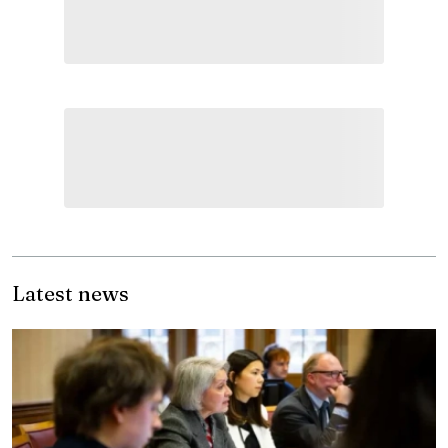
Latest news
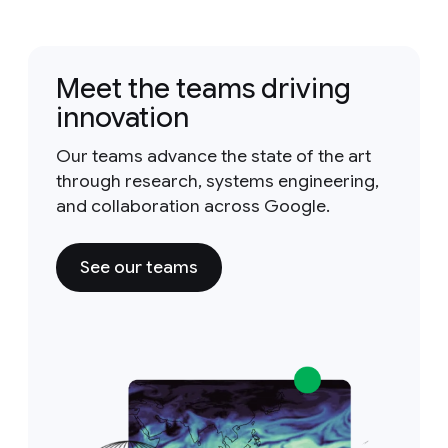
Meet the teams driving
innovation
Our teams advance the state of the art
through research, systems engineering,
and collaboration across Google.
See our teams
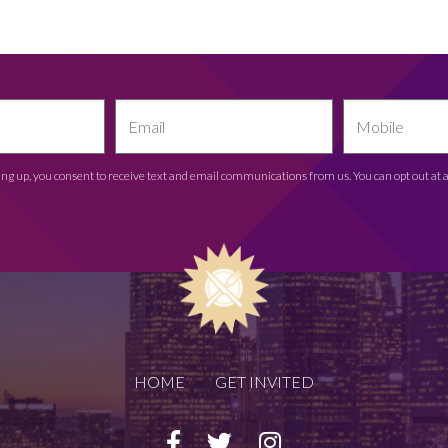
ing up, you consent to receive text and email communications from us. You can opt out at 
HOME
GET INVITED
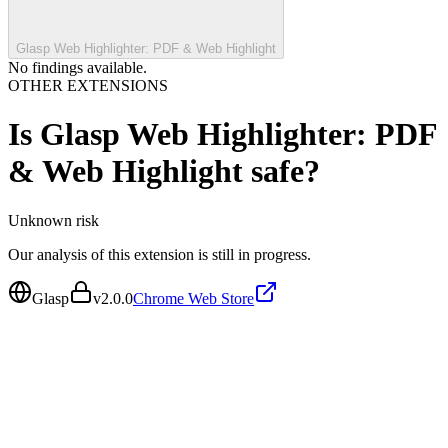
Glasp Web Highlighter: PDF & Web Highlight
No findings available.
OTHER EXTENSIONS
Is
Glasp Web Highlighter: PDF
& Web Highlight
safe?
Unknown
risk
Our analysis of this extension is still in progress.
Glasp
v
2.0.0
Chrome Web Store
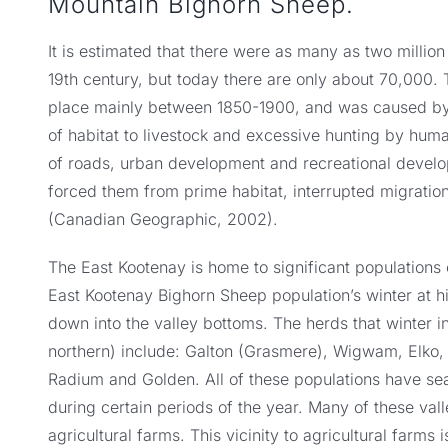
Mountain Bighorn Sheep.
It is estimated that there were as many as two millio
19th century, but today there are only about 70,000. 
place mainly between 1850-1900, and was caused by 
of habitat to livestock and excessive hunting by huma
of roads, urban development and recreational develo
forced them from prime habitat, interrupted migration
(Canadian Geographic, 2002).
The East Kootenay is home to significant populations
East Kootenay Bighorn Sheep population’s winter at h
down into the valley bottoms. The herds that winter i
northern) include: Galton (Grasmere), Wigwam, Elko, B
Radium and Golden. All of these populations have sea
during certain periods of the year. Many of these val
agricultural farms. This vicinity to agricultural farms 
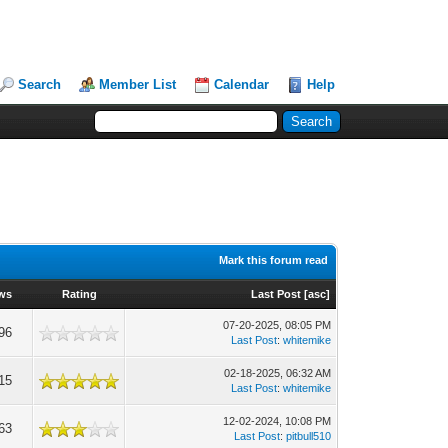
Search
Member List
Calendar
Help
Mark this forum read
ws
Rating
Last Post
[
asc
]
07-20-2025, 08:05 PM
96
Last Post
:
whitemike
02-18-2025, 06:32 AM
15
Last Post
:
whitemike
12-02-2024, 10:08 PM
63
Last Post
:
pitbull510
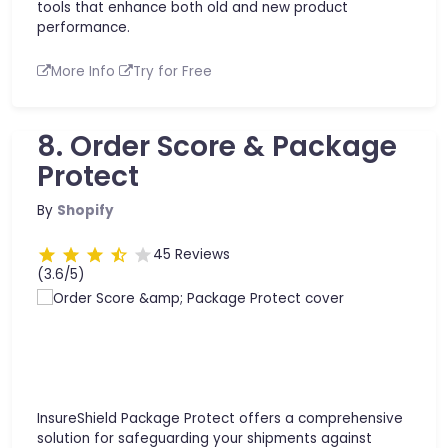
tools that enhance both old and new product
performance.
More Info
Try for Free
8. Order Score & Package
Protect
By
Shopify
45 Reviews
(3.6/5)
InsureShield Package Protect offers a comprehensive
solution for safeguarding your shipments against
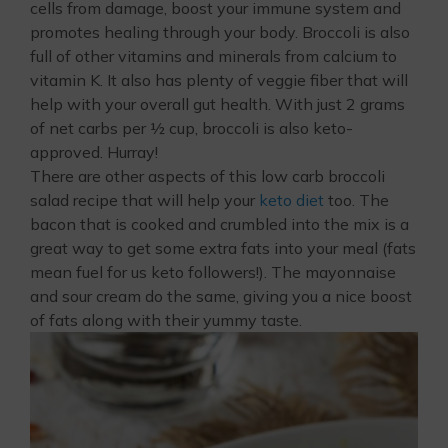
cells from damage, boost your immune system and
promotes healing through your body. Broccoli is also
full of other vitamins and minerals from calcium to
vitamin K. It also has plenty of veggie fiber that will
help with your overall gut health. With just 2 grams
of net carbs per ½ cup, broccoli is also keto-
approved. Hurray!
There are other aspects of this low carb broccoli
salad recipe that will help your
keto diet
too. The
bacon that is cooked and crumbled into the mix is a
great way to get some extra fats into your meal (fats
mean fuel for us keto followers!). The mayonnaise
and sour cream do the same, giving you a nice boost
of fats along with their yummy taste.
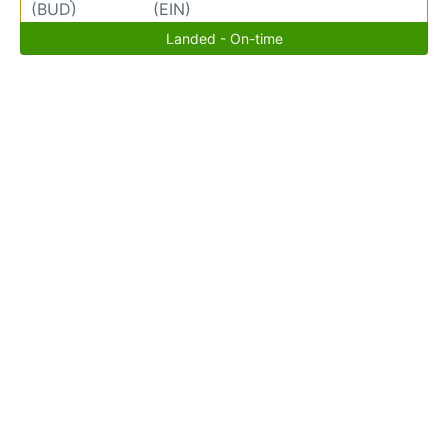
(BUD)
(EIN)
Landed - On-time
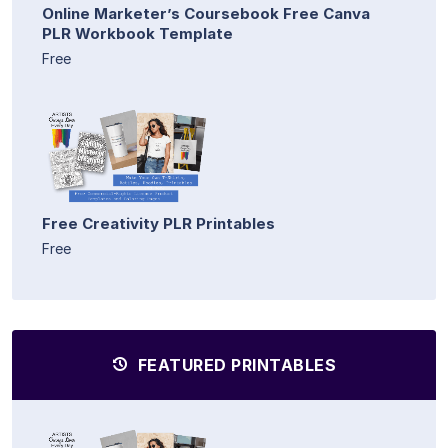
Online Marketer’s Coursebook Free Canva
PLR Workbook Template
Free
Free Creativity PLR Printables
Free
FEATURED PRINTABLES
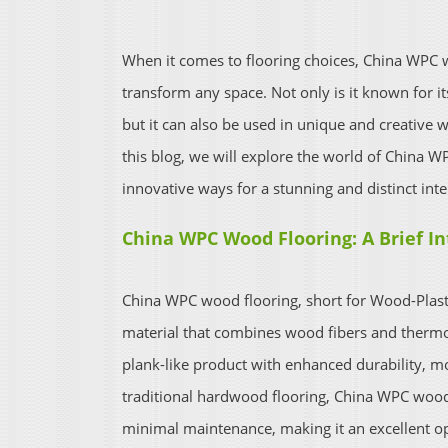
When it comes to flooring choices, China WPC w
transform any space. Not only is it known for its
but it can also be used in unique and creative w
this blog, we will explore the world of China W
innovative ways for a stunning and distinct inte
China WPC Wood Flooring: A Brief I
China WPC wood flooring, short for Wood-Plasti
material that combines wood fibers and thermo
plank-like product with enhanced durability, moi
traditional hardwood flooring, China WPC wood f
minimal maintenance, making it an excellent 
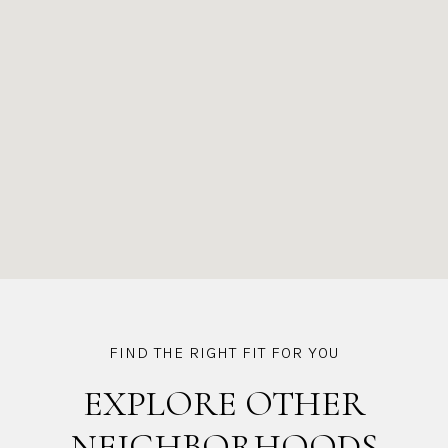
EXPLORE OTHER
NEIGHBORHOODS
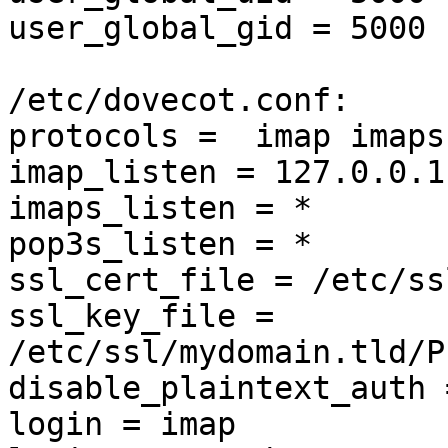
user_global_gid = 5000

/etc/dovecot.conf:

protocols =  imap imaps
imap_listen = 127.0.0.1

imaps_listen = *

pop3s_listen = *

ssl_cert_file = /etc/ss
ssl_key_file = 
/etc/ssl/mydomain.tld/P
disable_plaintext_auth 
login = imap
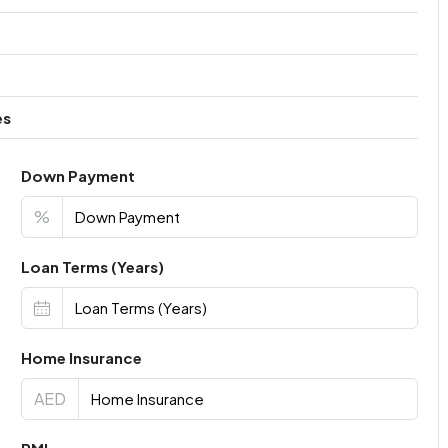
es
Down Payment
%
Loan Terms (Years)
Home Insurance
AED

————

- What the task requires
Reproduce each line from the records that contains the word "Kootenay".

- Exercise answer
The East Kootenay is home to significant populations
East Kootenay Bighorn Sheep population’s winter at h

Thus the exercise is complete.